**Request**
Pick out every row that contains the word "following" and copy each one in full. Case counts.

**Records for this task**

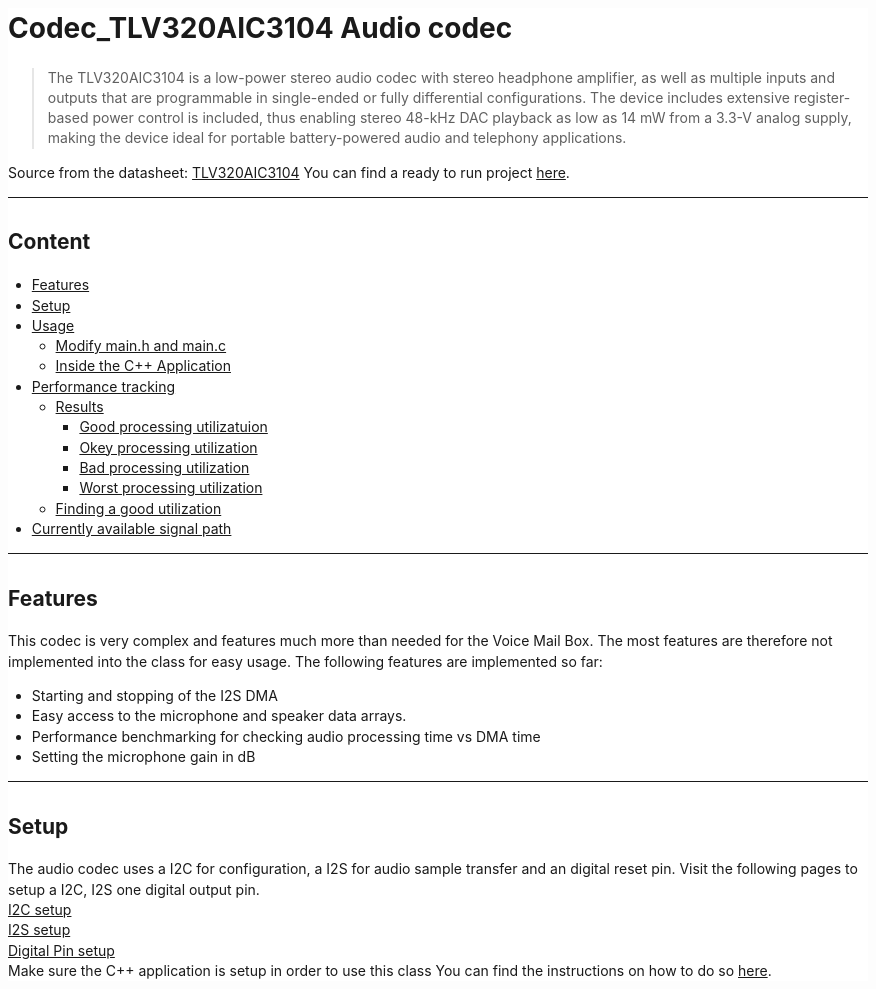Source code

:# Codec_TLV320AIC3104 Audio codec
>The TLV320AIC3104 is a low-power stereo audio codec with stereo headphone amplifier, 
as well as multiple inputs and outputs that are programmable in single-ended or fully differential configurations. 
The device includes extensive register-based power control is included, thus enabling stereo 48-kHz DAC
playback as low as 14 mW from a 3.3-V analog supply, 
making the device ideal for portable battery-powered audio and telephony applications.

Source from the datasheet: [TLV320AIC3104](https://www.ti.com/product/de-de/TLV320AIC3104)
You can find a ready to run project [here](../../Demos/F469/F469_MultiExample/README.md).

---
## Content
- [Features](#features)
- [Setup](#setup)
- [Usage](#usage)
  - [Modify main.h and main.c](#modify-mainh-and-mainc)
  - [Inside the C++ Application](#inside-the-c-application)
- [Performance tracking](#performance-tracking)
  - [Results](#results)
    - [Good processing utilizatuion](#good-processing-utilizatuion)
    - [Okey processing utilization](#okey-processing-utilization)
    - [Bad processing utilization](#bad-processing-utilization)
    - [Worst processing utilization](#worst-processing-utilization)
  - [Finding a good utilization](#finding-a-good-utilization)
- [Currently available signal path](#currently-available-signal-path)

---
## Features
This codec is very complex and features much more than needed for the Voice Mail Box.
The most features are therefore not implemented into the class for easy usage.
The following features are implemented so far:
- Starting and stopping of the I2S DMA
- Easy access to the microphone and speaker data arrays.
- Performance benchmarking for checking audio processing time vs DMA time
- Setting the microphone gain in dB
  
---
## Setup
The audio codec uses a I2C for configuration, a I2S for audio sample transfer and an digital reset pin.
Visit the following pages to setup a I2C, I2S one digital output pin.<br>
[I2C setup](I2C.md/#setup)<br>
[I2S setup](I2S.md/#setup)<br>
[Digital Pin setup](DigitalPin.md/#setup)<br>
Make sure the C++ application is setup in order to use this class
You can find the instructions on how to do so [here](CppFromC.md).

**Response area**
The following features are implemented so far:
Visit the following pages to setup a I2C, I2S one digital output pin.<br>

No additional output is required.